Bei der Teilung des Zellkerns werden die Chromatiden über den Spindelfasermechanismus zu den beiden einander gegenüberliegenden Polen gezogen und auf die beiden Tochterkerne verteilt (siehe Zelle: Zellteilung).
Bei den meisten Lebewesen ist jedes Chromosom doppelt vorhanden; man spricht von diploiden Organismen (siehe Genetik). Wie 1999 im Wissenschaftsmagazin Nature mitgeteilt wurde, haben Wüstenratten (Tympanoctomys barrerae) einen vierfachen Chromosomensatz; bislang waren nur Säuger mit diploidem Chromosomensatz bekannt. Menschliche Körperzellen besitzen zwei Sätze mit je 23, also insgesamt 46 Chromosomen. Treten durch eine Mutation Abweichungen vom normalen Chromosomensatz auf, führt das zu mehr oder weniger ausgeprägten Krankheitsbildern. Ein Beispiel für eine derartige Erbkrankheit ist das Down-Syndrom (früher Mongolismus genannt), bei dem das Chromosom 21 statt zweimal (wie in gesunden Zellen) dreimal vorhanden ist; man bezeichnet die Krankheit daher auch als Trisomie 21.

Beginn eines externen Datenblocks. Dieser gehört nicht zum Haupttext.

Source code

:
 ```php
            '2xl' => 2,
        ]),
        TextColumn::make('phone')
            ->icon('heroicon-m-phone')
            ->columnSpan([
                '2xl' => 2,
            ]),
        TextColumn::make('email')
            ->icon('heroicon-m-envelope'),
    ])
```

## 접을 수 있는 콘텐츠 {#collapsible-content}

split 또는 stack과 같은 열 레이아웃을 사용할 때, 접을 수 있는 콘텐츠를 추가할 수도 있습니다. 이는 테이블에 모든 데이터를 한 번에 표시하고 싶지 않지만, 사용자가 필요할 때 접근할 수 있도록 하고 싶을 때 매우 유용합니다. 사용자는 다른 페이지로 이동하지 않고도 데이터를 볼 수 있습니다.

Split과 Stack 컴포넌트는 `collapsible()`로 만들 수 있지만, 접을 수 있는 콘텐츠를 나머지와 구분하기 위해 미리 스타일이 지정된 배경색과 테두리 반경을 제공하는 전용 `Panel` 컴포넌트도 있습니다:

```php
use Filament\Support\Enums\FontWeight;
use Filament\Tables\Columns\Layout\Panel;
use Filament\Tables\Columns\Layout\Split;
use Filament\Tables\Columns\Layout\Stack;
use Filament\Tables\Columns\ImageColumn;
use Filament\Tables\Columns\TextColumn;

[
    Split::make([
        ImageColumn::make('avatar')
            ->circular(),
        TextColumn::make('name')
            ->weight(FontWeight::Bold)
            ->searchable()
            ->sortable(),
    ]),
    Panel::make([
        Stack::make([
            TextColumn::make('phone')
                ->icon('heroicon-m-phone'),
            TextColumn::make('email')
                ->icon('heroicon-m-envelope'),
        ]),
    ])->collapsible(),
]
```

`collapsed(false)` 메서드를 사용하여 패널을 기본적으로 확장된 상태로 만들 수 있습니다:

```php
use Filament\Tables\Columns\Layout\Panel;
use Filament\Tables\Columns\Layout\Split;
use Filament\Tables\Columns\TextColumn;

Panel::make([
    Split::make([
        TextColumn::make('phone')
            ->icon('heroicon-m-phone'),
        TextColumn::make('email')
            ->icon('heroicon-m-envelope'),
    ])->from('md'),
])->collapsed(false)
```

Zu Abweichungen in der Chromosomenzahl kommt es bei der Bildung der Geschlechtszellen in der Keimbahn. Die männlichen Samenzellen und weiblichen Eizellen (siehe Fortpflanzung) verfügen, im Gegensatz zu den Körperzellen, jeweils nur über einen einfachen (haploiden) Chromosomensatz, d. h., jedes Chromosom kommt nur einmal vor. Der biologische Sinn dieser Reduktion besteht in der Konstanthaltung der Chromosomenzahl in den Körperzellen. Die haploiden Chromosomensätze von Ei- und Samenzelle ergänzen sich bei der Befruchtung zum diploiden Chromosomensatz.

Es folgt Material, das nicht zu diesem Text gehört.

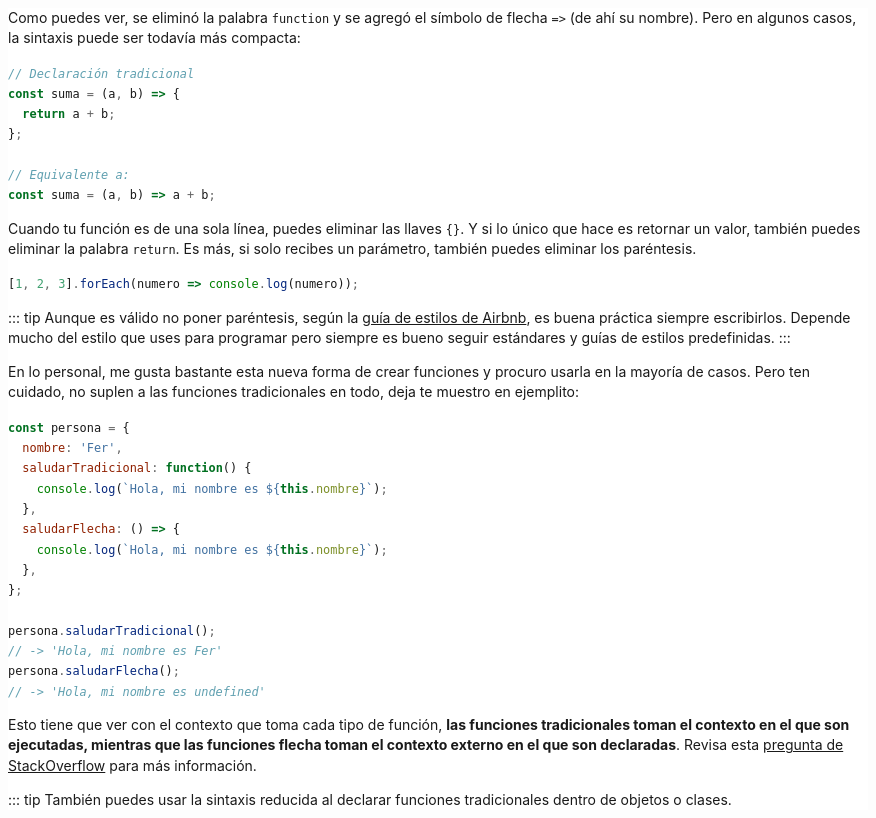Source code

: Como puedes ver, se eliminó la palabra `function` y se agregó el símbolo de flecha `=>` (de ahí su nombre). Pero en algunos casos, la sintaxis puede ser todavía más compacta:

```js
// Declaración tradicional
const suma = (a, b) => {
  return a + b;
};

// Equivalente a:
const suma = (a, b) => a + b;
```

Cuando tu función es de una sola línea, puedes eliminar las llaves `{}`. Y si lo único que hace es retornar un valor, también puedes eliminar la palabra `return`. Es más, si solo recibes un parámetro, también puedes eliminar los paréntesis.


```js
[1, 2, 3].forEach(numero => console.log(numero));
```

::: tip
Aunque es válido no poner paréntesis, según la [guía de estilos de Airbnb](https://github.com/airbnb/javascript), es buena práctica siempre escribirlos. Depende mucho del estilo que uses para programar pero siempre es bueno seguir estándares y guías de estilos predefinidas.
:::

En lo personal, me gusta bastante esta nueva forma de crear funciones y procuro usarla en la mayoría de casos. Pero ten cuidado, no suplen a las funciones tradicionales en todo, deja te muestro en ejemplito:

```js
const persona = {
  nombre: 'Fer',
  saludarTradicional: function() {
    console.log(`Hola, mi nombre es ${this.nombre}`);
  },
  saludarFlecha: () => {
    console.log(`Hola, mi nombre es ${this.nombre}`);
  },
};

persona.saludarTradicional();
// -> 'Hola, mi nombre es Fer'
persona.saludarFlecha();
// -> 'Hola, mi nombre es undefined'
```

Esto tiene que ver con el contexto que toma cada tipo de función, **las funciones tradicionales toman el contexto en el que son ejecutadas, mientras que las funciones flecha toman el contexto externo en el que son declaradas**. Revisa esta [pregunta de StackOverflow](https://es.stackoverflow.com/questions/1799/cuando-usar-una-funci%C3%B3n-flechaarrow-function-en-vez-de-una-funci%C3%B3n-com%C3%BAn) para más información.

::: tip
También puedes usar la sintaxis reducida al declarar funciones tradicionales dentro de objetos o clases.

Wären die Geschlechtszellen diploid, würde sich bei jeder neuen Generation der Chromosomensatz weiter verdoppeln. Die Reduktion des Chromosomensatzes findet bei der Entstehung der Keimzellen statt. Britische Forscher der Universität Cambridge berichteten 1999 in der Fachzeitschrift Nature, ihnen sei die Entschlüsselung des menschlichen Chromosoms 22 gelungen. Wie US-amerikanische Forscher 2000 in der Zeitschrift Human Molecular Genetics mitteilten, wurden auf diesem Chromosom instabile Orte identifiziert, die als so genannte hot spots besonders anfällig für den Verlust von Genen sind, wodurch u. a. Krebserkrankungen, Schizophrenie, Herzdefekte oder Wolfsrachen (siehe Lippen-Kiefer-Gaumenspalte) entstehen können.
Im April 2000 meldete die US-amerikanische Firma Celera Genomics, ihr sei die Sequenzierung praktisch des gesamten menschlichen Erbguts (99 Prozent) gelungen. Damit überrundete Celera Genomics die internationalen Forscher des Human Genome Projects, die bereits 1993 mit dieser Aufgabe begonnen hatten. Kritiker gingen davon aus, dass die von Celera Genomics vorgelegte Sequenzierung mit einer hohen Fehlerquote behaftet ist.